We can not prevent Ethiopia’s Prosperity Party regime to dream. Dreams are harmless until they become other people’s problems. Eritrea is not obliged to realize someone else’s fantasies. So when that dream turns into loud snorts, angry mutterings, and reckless declarations about our coast, it is legitimate to ask: What has gone wrong in Ethiopia? Have its elites truly run out of issues to debate other than reclaiming Assab? Who are the elites who obsess over the sea while the country falls apart at home?
To answer these questions, let’s look at the following observations and facts.
On the Prosperity regime’s agenda
The actions and rhetoric coming from the Prosperity leadership are deliberate and dangerous. They represent an unholy, misguided effort to manufacture grievance and rally a restless public behind a revisionist national narrative.

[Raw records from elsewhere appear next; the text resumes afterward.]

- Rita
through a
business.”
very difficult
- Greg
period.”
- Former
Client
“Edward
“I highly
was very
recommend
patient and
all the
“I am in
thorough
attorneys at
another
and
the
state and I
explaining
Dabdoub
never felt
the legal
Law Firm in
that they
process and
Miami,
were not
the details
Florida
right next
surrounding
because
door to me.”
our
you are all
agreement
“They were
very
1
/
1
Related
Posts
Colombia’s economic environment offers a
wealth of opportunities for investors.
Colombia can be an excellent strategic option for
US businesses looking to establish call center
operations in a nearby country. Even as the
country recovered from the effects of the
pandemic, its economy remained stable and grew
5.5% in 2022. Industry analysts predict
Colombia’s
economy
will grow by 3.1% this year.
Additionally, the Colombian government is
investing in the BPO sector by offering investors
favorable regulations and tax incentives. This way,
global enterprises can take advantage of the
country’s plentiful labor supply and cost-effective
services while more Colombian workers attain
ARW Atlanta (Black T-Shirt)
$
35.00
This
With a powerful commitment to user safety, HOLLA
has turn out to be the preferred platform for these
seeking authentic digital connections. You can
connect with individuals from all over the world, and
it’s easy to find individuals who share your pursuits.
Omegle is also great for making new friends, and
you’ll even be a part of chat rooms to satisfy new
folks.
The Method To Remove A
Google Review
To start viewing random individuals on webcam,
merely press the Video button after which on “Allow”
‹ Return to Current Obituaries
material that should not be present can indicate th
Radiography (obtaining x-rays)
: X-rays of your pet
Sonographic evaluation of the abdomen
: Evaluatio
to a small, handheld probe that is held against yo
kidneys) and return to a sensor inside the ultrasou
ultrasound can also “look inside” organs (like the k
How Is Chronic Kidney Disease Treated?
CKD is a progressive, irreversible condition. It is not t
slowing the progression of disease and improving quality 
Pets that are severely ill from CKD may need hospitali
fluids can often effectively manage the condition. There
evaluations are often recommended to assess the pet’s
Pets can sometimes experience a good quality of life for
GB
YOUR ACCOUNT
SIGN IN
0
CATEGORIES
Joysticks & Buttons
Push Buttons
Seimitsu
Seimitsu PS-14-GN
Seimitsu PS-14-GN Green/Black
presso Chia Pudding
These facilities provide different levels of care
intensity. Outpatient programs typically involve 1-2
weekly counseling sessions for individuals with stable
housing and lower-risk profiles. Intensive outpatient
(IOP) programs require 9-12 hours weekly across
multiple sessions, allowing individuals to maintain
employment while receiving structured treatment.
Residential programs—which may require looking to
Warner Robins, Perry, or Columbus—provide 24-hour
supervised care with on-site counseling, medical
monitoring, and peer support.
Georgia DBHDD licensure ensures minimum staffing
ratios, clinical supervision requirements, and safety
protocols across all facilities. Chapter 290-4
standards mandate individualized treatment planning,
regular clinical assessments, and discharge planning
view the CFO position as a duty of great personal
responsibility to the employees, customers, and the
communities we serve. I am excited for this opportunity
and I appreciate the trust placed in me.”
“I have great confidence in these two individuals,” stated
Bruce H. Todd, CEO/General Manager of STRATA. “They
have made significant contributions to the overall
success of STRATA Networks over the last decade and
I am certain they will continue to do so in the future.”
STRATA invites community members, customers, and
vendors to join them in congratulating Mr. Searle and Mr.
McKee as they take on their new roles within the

- Rewriting a mythical past
The regime is pushing a narrative that portrays Ethiopia’s (1962-1991) occupation of Eritrea’s ports and its entire coast as a lost golden age that must be reclaimed. This misguided and selective nostalgia ignores the violence and suffering that accompanied Abyssinian expansion into Eritrea, and it sanitises history to generate a political grievance. Rewriting memory to suit political ends is both dishonest and dangerous trajectory to war and destabilisation of the region as witnessed in many part of the world. - Manufacturing anger to mask failure
The repeated drumbeat since October 2023 is designed to inflame public feeling — to make the populace angry, then offer the absence of a sea as the explanation for all the country’s ills. This emotional engineering replaces sober political accountability with a simplistic victim-hood narrative that has no legal or historical basis. - Scapegoating instead of introspection
Eritrea did not cause Ethiopia’s landlocked status. If responsibility is to be assigned, it lies with those Ethiopian regimes and decisions that failed to secure peaceful and mutually beneficial arrangements with neighbouring port states. Rather than looking outward and blaming others, Ethiopia’s leaders should examine the choices made at home that undermined regional cooperation.
What Eritrea is doing — and will continue to do
Eritrea’s response is measured, comprehensive, and consistent with its sovereign responsibilities. We will not be drawn into shameful quarrels or theatrical provocations. Our response combines diplomacy, law, public engagement, and the firm defense of our national sovereignty.
- Reinforce diplomacy and international outreach.
We will intensify engagement with regional and global institutions, and with partner states bordering the Red Sea, to underscore the illegitimacy of hostile rhetoric that threatens regional stability. Eritrean diplomats and civil society must work to expose propaganda that violates our sovereignty and territorial integrity. - Present the legal and historical record.
We will continue to document and publicize the legal instruments, historical agreements, and archival records that establish Eritrea’s sovereignty and maritime rights. Public diplomacy does not mean shouting the loudest; it means presenting the facts clearly, authoritatively, and persistently in international fora. - Champion peace and stability.
Eritrea remains committed to regional peace and stability. We will press for peaceful, lawful solutions and encourage responsible leadership in Addis Ababa to pursue cooperation rather than confrontation. Stability benefits all coastal and landlocked states alike; it is in no one’s interest to let rhetoric become policy. - Exercise strategic restraint — without weakness.
We will not indulge in petty exchanges or be provoked into degrading disputes. Yet restraint is not passivity. We will defend our dignity while refusing to amplify the provocateurs platform. Patience and prudence are our default posture — but not to be mistaken for complacency. - Strengthen national defense intelligently.
Eritrea will continue to maintain and refine a defense posture that neutralises boastful superiority and nullifies advantages based solely on numbers or hardware. Our military doctrine has historically emphasised strategy, resolve, and the protection of our people and sovereignty. We will keep improving those capabilities to deter aggression and preserve peace.
Conclusion
The Prosperity regime’s campaign of grievance-mongering and historical revisionism threatens to inflame a fragile region. Eritrea will continue to defend its sovereignty through diplomacy, law, public information, and prudent defense preparedness. We call on responsible actors — inside Ethiopia and across the world — to reject inflammatory rhetoric, to seek facts over myths, and to pursue durable solutions that respect the territorial integrity and dignity of every nation.